Created attachment 822636 [details]
Import - One Host Fails To Successfully Come Up
Note: the same host that failed to come Up had previously been successfully added to a cluster.
Matt, Pls. mention, which node/server did not come up, in actual result and also attach all the logs for debugging purpose.
After multiple rounds of probing/detaching/volume creation, I was able to see this issue only once where I had 64 nodes cluster and total 8 volumes with 512 bricks in all.
One host went to unassigned state after the imports.
BUT the very next sync up of the hosts, the one unassigned host also came up.
After analysis I find that there are GlusterHostUUIDNotFoundException in vdsm.log, which means getting the uuid details for the node has failed once, but next sync up time the same command was successful and so the host comes up.
Check if the same was the case in your scenario as well, or the host remains in unassigned state forever?
Lets try to test this using Corbett build CB10 and if we can reproduce it even with 5 min resynch, then we need to take a look at it.

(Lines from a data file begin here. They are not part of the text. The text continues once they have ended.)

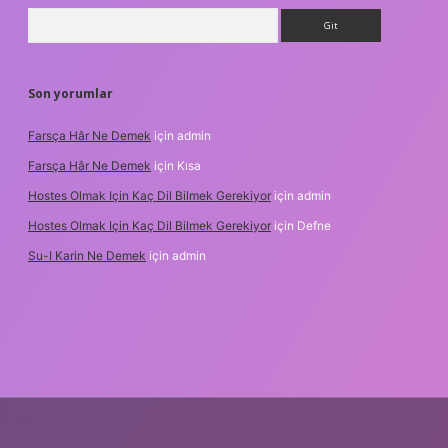
Arama
Son yorumlar
Farsça Hâr Ne Demek
için
admin
Farsça Hâr Ne Demek
için
Kısa
Hostes Olmak Için Kaç Dil Bilmek Gerekiyor
için
admin
Hostes Olmak Için Kaç Dil Bilmek Gerekiyor
için
Defne
Su-I Karin Ne Demek
için
admin
resi
betexper.xyz
m elexbet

We might document this bug in the release note.
Will retest in Corbett.
On the nodes that failed to install, vdsm failed to start with
2013-12-17 17:18:43 DEBUG otopi.plugins.otopi.services.rhel plugin.executeRaw:383 execute-result: ('/sbin/service', 'vdsmd', 'start'), rc=1
2013-12-17 17:18:43 DEBUG otopi.plugins.otopi.services.rhel plugin.execute:441 execute-output: ('/sbin/service', 'vdsmd', 'start') stdout:
Stopping ksmtuned: [FAILED]
vdsm: Stop conflicting ksmtuned[FAILED]
Tim, could you look into this
Thank you for submitting this issue for consideration in Red Hat Gluster Storage. The release for which you requested us to review, is now End of Life. Please See https://access.redhat.com/support/policy/updates/rhs/
If you can reproduce this bug against a currently maintained version of Red Hat Gluster Storage, please feel free to file a new report against the current release.